Der Umgang mit Superkräften war sehr erfrischend, sodass sogar bekannte Superkräfte unter Marie Graßhoffs Feder in einem neuen Licht schimmerten. Auch hier muss ich die Glücks-Fähigkeit der Protagonistin positiv hervorheben, weil mir ihre Umsetzung so gut gefallen hat.

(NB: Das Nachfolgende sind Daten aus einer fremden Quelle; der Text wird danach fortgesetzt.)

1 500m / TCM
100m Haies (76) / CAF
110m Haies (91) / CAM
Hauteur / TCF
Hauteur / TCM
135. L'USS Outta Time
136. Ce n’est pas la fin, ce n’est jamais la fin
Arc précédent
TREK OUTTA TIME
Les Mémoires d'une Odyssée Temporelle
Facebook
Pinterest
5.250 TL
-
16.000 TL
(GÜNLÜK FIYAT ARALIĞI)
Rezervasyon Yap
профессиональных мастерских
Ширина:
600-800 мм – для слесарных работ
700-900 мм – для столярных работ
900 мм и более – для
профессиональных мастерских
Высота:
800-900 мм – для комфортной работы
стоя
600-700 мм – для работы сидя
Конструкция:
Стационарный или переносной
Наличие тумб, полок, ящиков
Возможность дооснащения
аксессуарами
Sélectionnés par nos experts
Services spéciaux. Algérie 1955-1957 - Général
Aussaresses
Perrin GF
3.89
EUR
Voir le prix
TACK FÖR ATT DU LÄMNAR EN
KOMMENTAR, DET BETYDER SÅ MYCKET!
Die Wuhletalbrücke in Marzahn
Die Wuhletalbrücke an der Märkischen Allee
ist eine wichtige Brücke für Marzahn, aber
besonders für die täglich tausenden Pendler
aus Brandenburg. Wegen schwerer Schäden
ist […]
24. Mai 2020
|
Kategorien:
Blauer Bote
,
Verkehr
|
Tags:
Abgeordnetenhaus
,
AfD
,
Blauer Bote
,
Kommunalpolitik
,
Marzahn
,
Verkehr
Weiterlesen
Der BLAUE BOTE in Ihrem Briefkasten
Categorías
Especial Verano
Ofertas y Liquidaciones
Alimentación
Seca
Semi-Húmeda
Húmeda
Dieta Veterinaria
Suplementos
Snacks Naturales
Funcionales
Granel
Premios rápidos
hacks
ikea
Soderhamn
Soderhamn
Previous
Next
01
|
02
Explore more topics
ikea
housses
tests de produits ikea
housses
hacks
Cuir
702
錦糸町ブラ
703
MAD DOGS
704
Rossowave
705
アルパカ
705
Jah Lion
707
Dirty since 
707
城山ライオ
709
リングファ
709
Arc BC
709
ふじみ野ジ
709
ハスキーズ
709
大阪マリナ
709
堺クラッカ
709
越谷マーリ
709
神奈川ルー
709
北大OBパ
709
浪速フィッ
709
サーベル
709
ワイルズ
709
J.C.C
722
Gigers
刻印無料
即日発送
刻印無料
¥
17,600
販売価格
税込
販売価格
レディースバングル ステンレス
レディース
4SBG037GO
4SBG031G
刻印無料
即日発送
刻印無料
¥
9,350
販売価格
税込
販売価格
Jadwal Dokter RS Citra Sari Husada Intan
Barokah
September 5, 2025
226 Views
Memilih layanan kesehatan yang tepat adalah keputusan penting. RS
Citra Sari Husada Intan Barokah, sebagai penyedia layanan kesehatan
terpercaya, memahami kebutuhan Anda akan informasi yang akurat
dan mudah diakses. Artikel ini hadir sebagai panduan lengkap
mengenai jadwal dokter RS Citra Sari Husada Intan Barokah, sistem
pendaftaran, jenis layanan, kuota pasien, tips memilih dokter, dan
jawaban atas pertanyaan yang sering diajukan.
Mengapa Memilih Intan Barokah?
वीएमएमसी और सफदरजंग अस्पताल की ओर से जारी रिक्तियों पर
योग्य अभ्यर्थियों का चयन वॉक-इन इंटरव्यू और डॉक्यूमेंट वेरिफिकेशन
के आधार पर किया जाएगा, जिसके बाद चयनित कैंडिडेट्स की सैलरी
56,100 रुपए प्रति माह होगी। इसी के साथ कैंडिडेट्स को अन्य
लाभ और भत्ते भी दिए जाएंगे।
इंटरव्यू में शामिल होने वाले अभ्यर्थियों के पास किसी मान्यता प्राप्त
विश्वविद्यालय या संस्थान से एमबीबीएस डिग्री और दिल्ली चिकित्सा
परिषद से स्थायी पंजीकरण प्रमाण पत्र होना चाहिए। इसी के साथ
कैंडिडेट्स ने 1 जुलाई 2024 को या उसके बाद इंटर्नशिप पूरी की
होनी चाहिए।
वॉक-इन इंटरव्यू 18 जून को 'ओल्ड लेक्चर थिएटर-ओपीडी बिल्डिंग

Das einzige, was man eventuell kritisieren könnte, ist, dass die in der Kurzbeschreibung angedeutete Romanze eine starke Nebenrolle hat; diejenigen, die das Buch allein deswegen lesen, werden deshalb eher enttäuscht werden, doch diejenigen, die allgemein eine hervorragende Geschichte lesen möchten, werden umso begeisterter sein!

Zeichnen beginnt im Kopf - Die ultimative Zeichenschule von YouTube-Zeichnerin LinaFleer
128 Seiten

Ich bin ganz und gar keine Zeichnerin und habe auch kein Interesse daran, eine zu werden, aber da ich die Youtuberin Lina Fleer sehr mag und wissen wollte, wie sie eine Zeichenschule gestaltet, kaufte ich mir ihr Buch - und war positiv überrascht darüber, wie viel ich gelernt habe!

Ein paar der Übungen habe ich spaßeshalber sogar mitgemacht (mit gemischtem Erfolg, aber großer Freude), was mir gezeigt hat, dass sogar in mir eine Künstlerin stecken könnte, die sich schlicht entschied, einen anderen Weg einzuschlagen. Das ist insofern beeindruckend, dass ich zuvor vollkommen überzeugt davon war, null Talent zu besitzen.

Die Lektionen selbst sind für pure Anfänger zugegeben nicht immer geeignet, denn auch, wenn Lina Fleer Schritt für Schritt aufzeigt, was zu tun ist, sollte man, wenn man Zeichnen ernsthaft anstrebt, jede Lektion am besten sehr oft wiederholen. Das ist zwar selbstverständlich, aber selbst dann ist es ein steiler Weg vom Amateur zum Künstler.

Am interessantesten fand ich das Kapitel zu Proportionen, weil es einiges Wissen enthielt, das mir bisher unbekannt war. Allgemein mochte ich es, wie Lina stets an ihren eigenen Zeichnungen illustriert hat, wie genau sie arbeitet. Selber machen ist natürlich immer etwas Anderes, doch gibt Lina nichtsdestotrotz ein paar wichtige Tipps.

Wer an Zeichnen interessiert ist, gerne einen Einblick in Linas Arbeitsprozess bekommen und/oder ein paar interessante Dinge über das Zeichnen lernen möchte, ist hier gut bedient!